To maintain eligibility, contractors must keep their certification active for the entire life of the contract. This includes posting the results of a Level 1 or Level 2 self-assessment, or a third-party assessment for higher levels, in SPRS for each system used in performance. Contractors must also identify those systems by providing the government with their CMMC unique identifiers (UIDs), updating the information as needed.
Compliance is not a one-time requirement. An affirming official must submit an annual statement in SPRS certifying continuous compliance with the security standards in 32 C.F.R. Part 170 or file an updated affirmation whenever a system’s compliance status changes. These obligations apply to solicitations and contracts involving FCI or CUI, but do not extend to awards that exclude such information.
These requirements apply to all businesses, large or small, bidding on solicitations that include a CMMC level. The self-assessment posting requirement applies only to entities needing Level 1 or Level 2 certification, but the UID reporting and annual affirmation obligations apply to all businesses awarded contracts that include a CMMC requirement.
Phased Rollout
In the first three years of the phased rollout, CMMC requirements will appear only in select contracts, as directed by the CMMC Program Office. After that point, all DoD component offices must include CMMC requirements in solicitations and contracts where contractors will handle FCI or CUI on their systems. By the fourth year, every offeror bidding on a DoD contract or order involving FCI or CUI will need at least a CMMC Level 1 self-assessment, or a higher level specified in the solicitation.
Impact on Small Businesses
The rule’s reach is significant. DoD estimates that nearly 338,000 unique entities will ultimately be covered, with about 68% of them qualifying as small businesses. During the first three years, the number of small entities impacted will grow from about 1,100 in year one to more than 18,000 in year three. By year four, nearly 230,000 small businesses will be subject to the requirements.

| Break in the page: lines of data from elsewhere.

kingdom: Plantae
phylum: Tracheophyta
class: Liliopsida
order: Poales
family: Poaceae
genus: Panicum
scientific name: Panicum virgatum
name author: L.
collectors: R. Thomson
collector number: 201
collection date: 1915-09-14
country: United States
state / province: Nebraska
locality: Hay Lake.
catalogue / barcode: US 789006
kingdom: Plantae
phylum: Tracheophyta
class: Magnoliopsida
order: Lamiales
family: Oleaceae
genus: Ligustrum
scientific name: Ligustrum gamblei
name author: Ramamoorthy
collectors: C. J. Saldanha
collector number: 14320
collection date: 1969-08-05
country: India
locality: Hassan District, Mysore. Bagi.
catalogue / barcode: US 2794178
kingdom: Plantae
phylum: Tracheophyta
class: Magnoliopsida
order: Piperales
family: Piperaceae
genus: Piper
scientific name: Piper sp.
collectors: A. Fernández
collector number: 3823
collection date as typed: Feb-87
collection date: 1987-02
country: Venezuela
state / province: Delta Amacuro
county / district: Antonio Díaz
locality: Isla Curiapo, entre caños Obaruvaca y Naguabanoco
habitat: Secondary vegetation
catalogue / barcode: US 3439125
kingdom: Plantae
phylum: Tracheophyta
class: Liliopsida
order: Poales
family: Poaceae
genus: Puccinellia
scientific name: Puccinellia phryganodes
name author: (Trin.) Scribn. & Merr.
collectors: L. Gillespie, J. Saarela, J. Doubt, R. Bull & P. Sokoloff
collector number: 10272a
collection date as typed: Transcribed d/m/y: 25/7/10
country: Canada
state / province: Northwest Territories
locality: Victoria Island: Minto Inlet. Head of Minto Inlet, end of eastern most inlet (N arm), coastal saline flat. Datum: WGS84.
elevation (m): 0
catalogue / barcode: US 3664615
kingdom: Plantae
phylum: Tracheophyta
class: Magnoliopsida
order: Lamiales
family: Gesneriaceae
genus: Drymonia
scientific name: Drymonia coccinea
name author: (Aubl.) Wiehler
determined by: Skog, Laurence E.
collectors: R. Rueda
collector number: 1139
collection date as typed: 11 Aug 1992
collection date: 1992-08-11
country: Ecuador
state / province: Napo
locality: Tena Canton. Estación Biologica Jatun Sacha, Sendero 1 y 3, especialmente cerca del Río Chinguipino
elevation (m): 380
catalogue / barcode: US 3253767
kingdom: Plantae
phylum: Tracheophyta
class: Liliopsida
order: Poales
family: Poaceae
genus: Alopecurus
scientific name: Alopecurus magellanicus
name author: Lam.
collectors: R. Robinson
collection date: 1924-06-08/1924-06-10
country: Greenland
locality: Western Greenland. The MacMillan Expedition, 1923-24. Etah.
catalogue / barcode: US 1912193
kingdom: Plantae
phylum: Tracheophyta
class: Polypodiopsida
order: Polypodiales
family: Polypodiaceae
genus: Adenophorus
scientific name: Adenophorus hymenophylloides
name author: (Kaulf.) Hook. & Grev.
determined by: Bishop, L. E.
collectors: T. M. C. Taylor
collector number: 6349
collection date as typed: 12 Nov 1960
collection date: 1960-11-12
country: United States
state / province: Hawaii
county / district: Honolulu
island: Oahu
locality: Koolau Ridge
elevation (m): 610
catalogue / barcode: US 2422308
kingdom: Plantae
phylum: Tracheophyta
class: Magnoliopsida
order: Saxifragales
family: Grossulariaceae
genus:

While the rule exempts contracts exclusively for commercially available off-the-shelf (COTS) items, small contractors will still face new reporting and recordkeeping demands. These include posting self-assessments in SPRS, providing system identifiers (CMMC UIDs), and ensuring an affirming official submits annual compliance confirmation. For many small entities, the costs of compliance, ranging from upgrading IT systems to hiring cybersecurity consultants, could be a real challenge. However, phased implementation gives smaller firms a window to plan, budget, and adapt.
Looking Ahead
The final CMMC rule underscores DoD’s determination to protect sensitive information and strengthen the resilience of the defense industrial base. By tying contract eligibility to verified cybersecurity standards, the rule makes cybersecurity compliance a condition of doing business with DoD. These mandatory cybersecurity requirements, which obligate contractors to provide annual certifications of cybersecurity standards, among other requirements, create additional potential liability for contractors.
While small businesses will bear a substantial portion of the compliance burden, contractors who prepare now by understanding their required CMMC level, documenting compliance, and engaging their subcontractors will be best positioned to compete in a defense market that increasingly values security.